▶ _GOAL OF THE EXERCISE_
Quote the material exactly from the line that contains "Figure 7. ( a" through its last line. Any pictures are to be left out.

▶ _RECORDS FOR PROCESSING_
========================

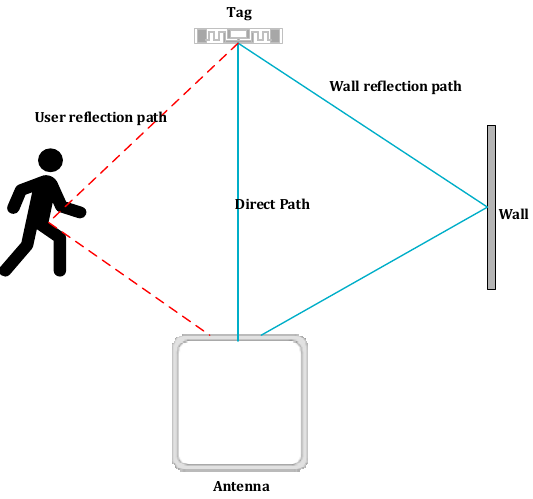
Figure 1. Signal propagation path.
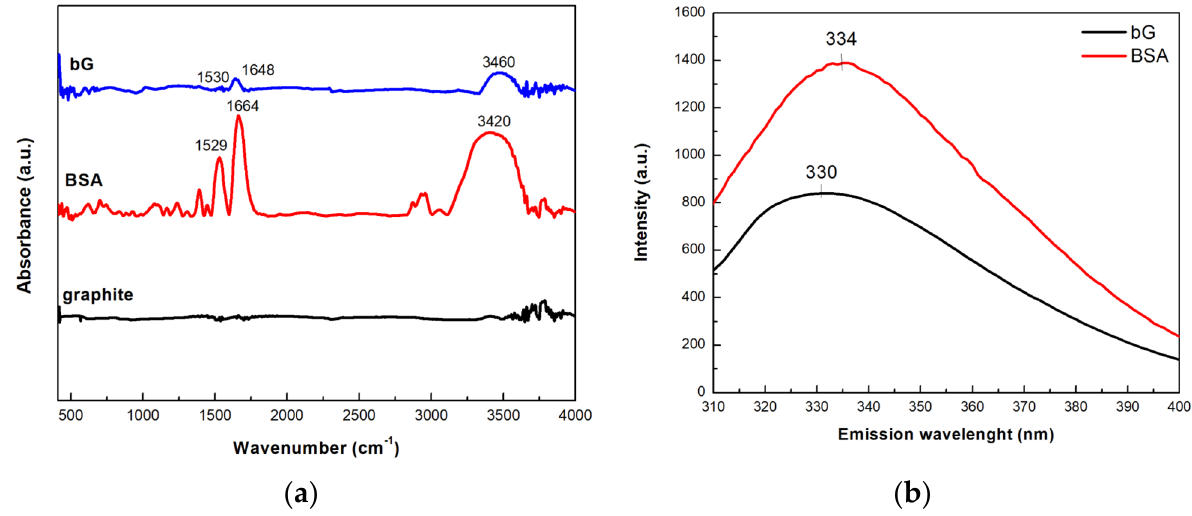
Figure 7. ( a ) FTIR and ( b ) fluorescence spectra of graphite, BSA, and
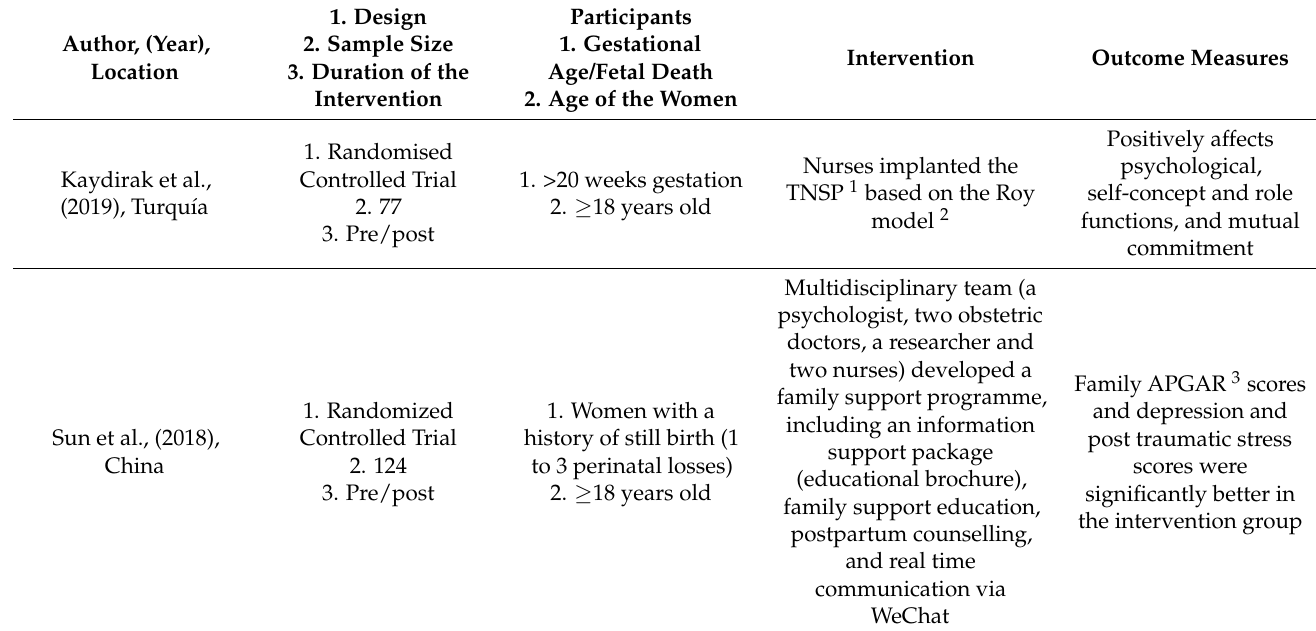
Table 3. Summary of studies included in the review.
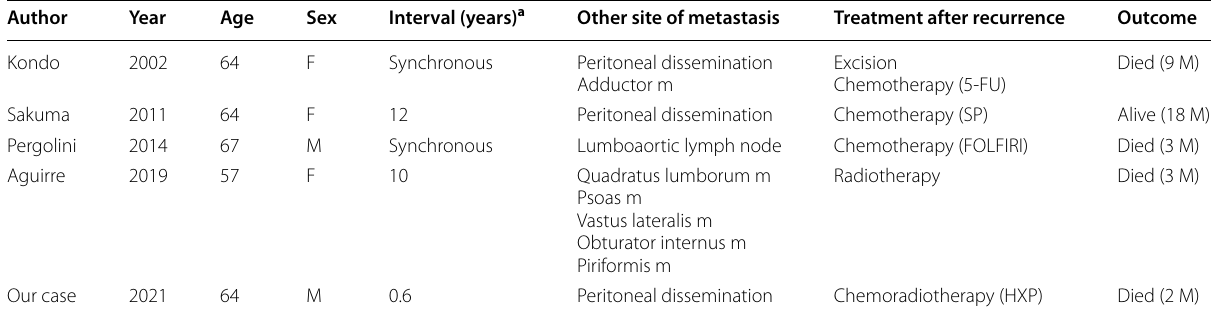
Table 1 Review of reported cases of gluteal muscle metastasis from gastric cancer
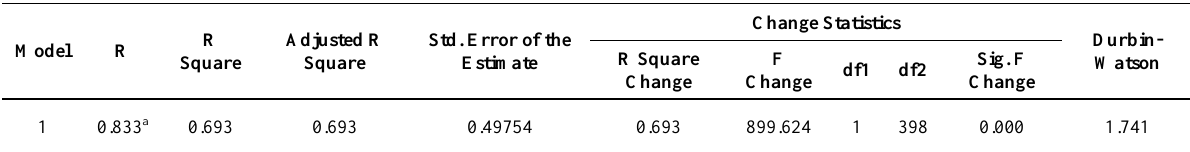
Table 5. Model Summary b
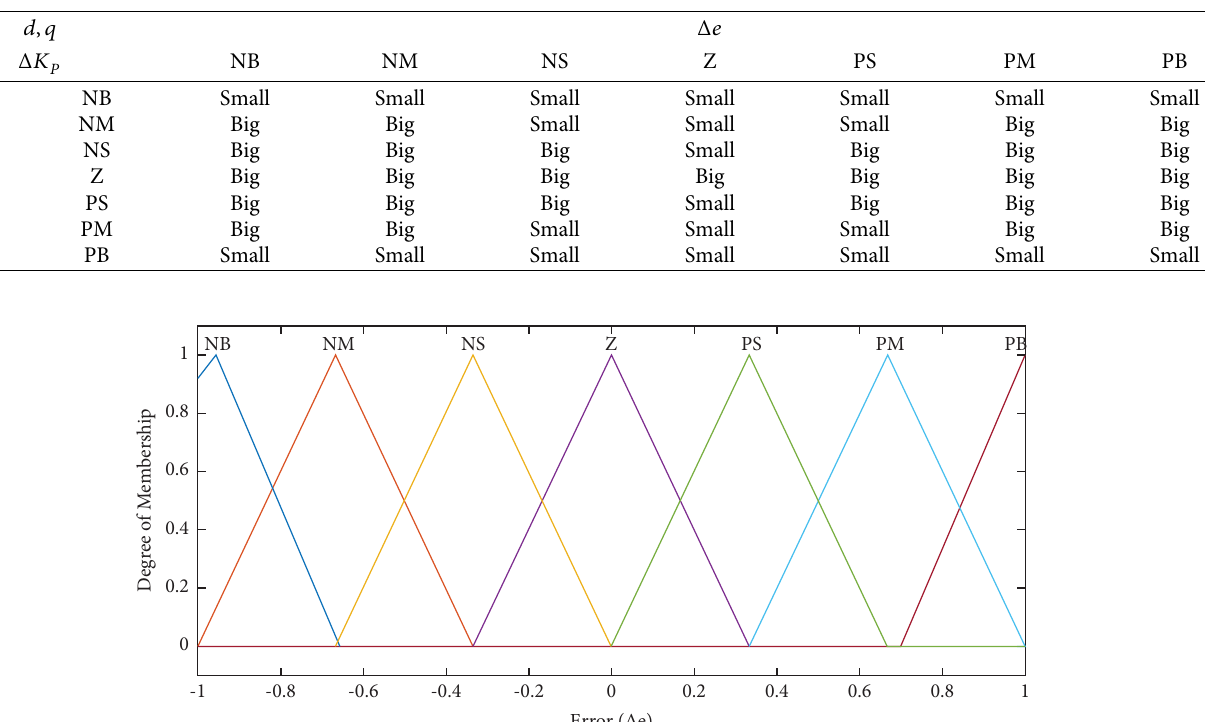
dq -axis. D output for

========================

▶ _RESPONSE TO THIS TASK_
Figure 7. ( a ) FTIR and ( b ) fluorescence spectra of graphite, BSA, and
Table 3. Summary of studies included in the review.
Table 1 Review of reported cases of gluteal muscle metastasis from gastric cancer
Table 5. Model Summary b
dq -axis. D output for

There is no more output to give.